Crypto venture capital investment is decreasing
In the second quarter of 2023, the amount of investment into the crypto market dropped to 2.32 billion US dollars, the lowest level since the fourth quarter of 2020. The capital investment peaked in the first quarter of 2022 at 13 billion US dollars. Over the past three quarters, less money has been invested into crypto-related startups than in that most successful quarter.

As for the geography of crypto investment, the United States dominates the market with a share of 45%. Far behind are the United Kingdom (7.7%), Singapore (5.7%), and South Korea (5.4%).
The deal size is also decreasing: the median preliminary valuation for crypto and blockchain-related VC deals has decreased to its lowest level since the beginning of 2022, dropping to 17.93 million US dollars. The median crypto deal amounted to 3 million US dollars on the pre-money valuation of 17.93 million US dollars.

The most popular startups
The startups that have attracted most VC represent such areas as trading and exchange, investment, and lending. They have raised 473 million US dollars, or 20% of total venture capital invested.

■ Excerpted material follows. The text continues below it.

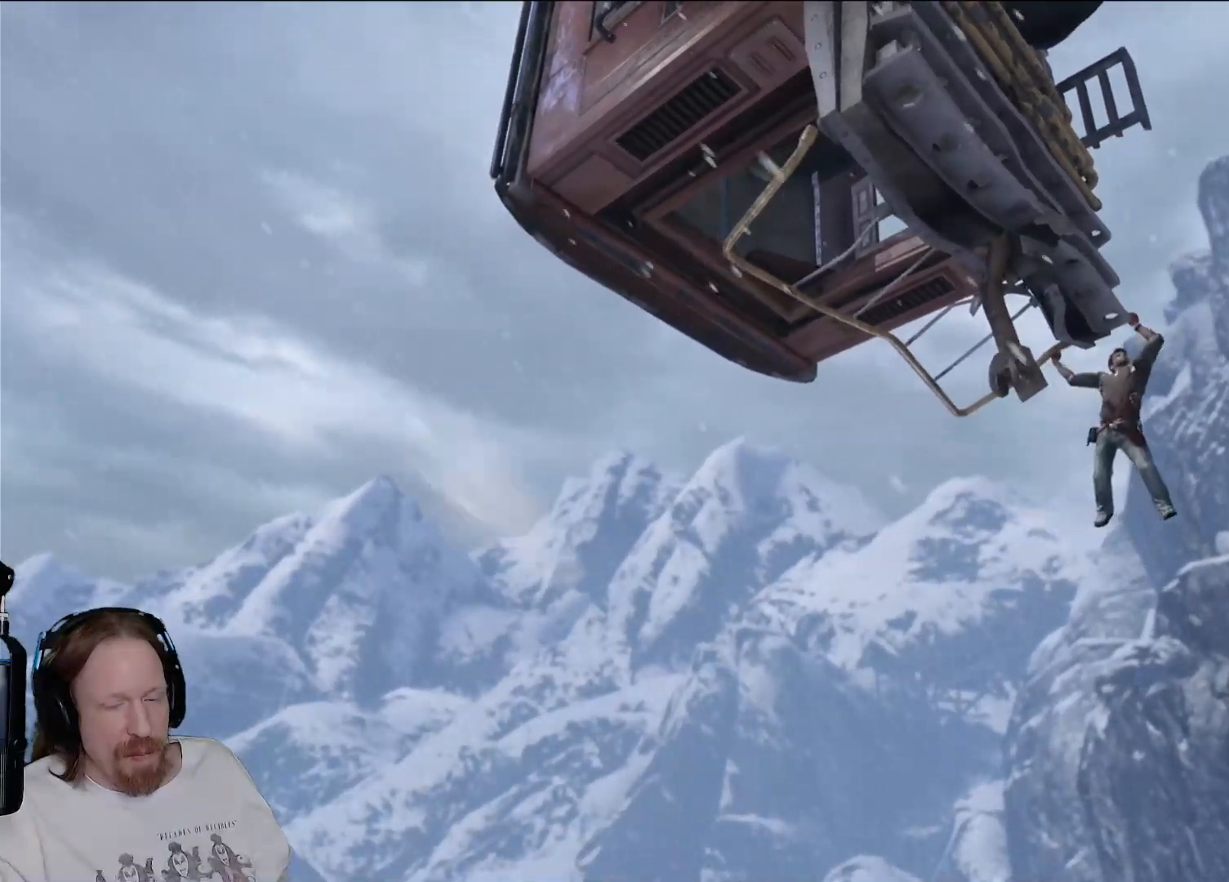
{"buttons": [], "left_stick": "right", "right_stick": "center", "events": []}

- Web3, NFT, Gaming, DAO, and Metaverse startups followed them at 442 million US dollars, or 19% of total venture capital deployed.
- The Layer 2 / Interop sector had the quarter’s largest deal with LayerZero raising 120 million US dollars in a Series B funding round.

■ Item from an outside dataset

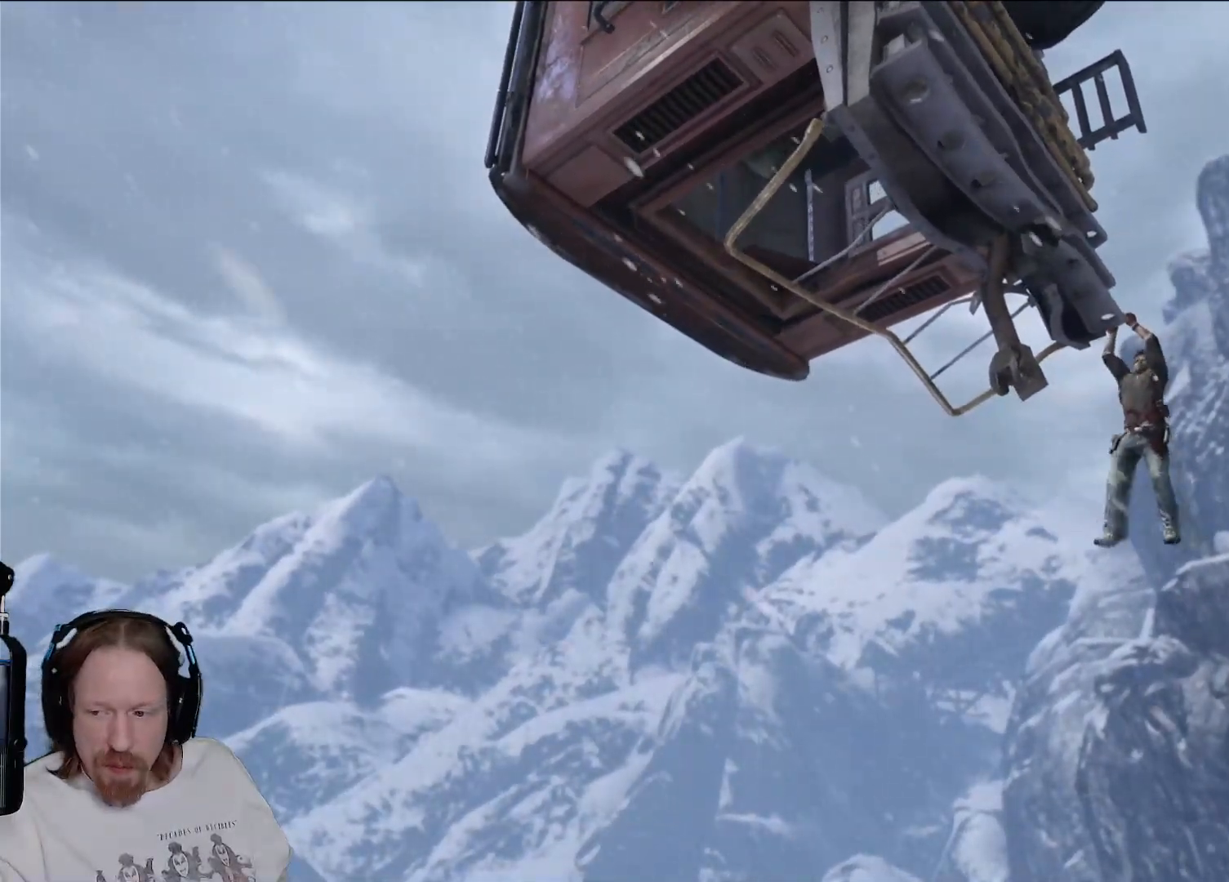
{"buttons": [], "left_stick": "right", "right_stick": "center", "events": []}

- Magic Eden closed the largest Web3 / NFT deal at 52 million US dollars.
- Auradine closed the largest infrastructure deal at 81 million US dollars.
- River Financial closed the largest trading and exchange deal at 35 million US dollars.
Galaxy Research conclusions
According to the report, this is not the first time that venture capitalists slow down their investment. This crisis occurs due to the fact that the tougher financial conditions affect the ability of venture companies to attract investment in all spheres.
The report states, “Venture-backed startups have had more difficulty raising new rounds this year and will continue to face a difficult fundraising environment for the foreseeable future.”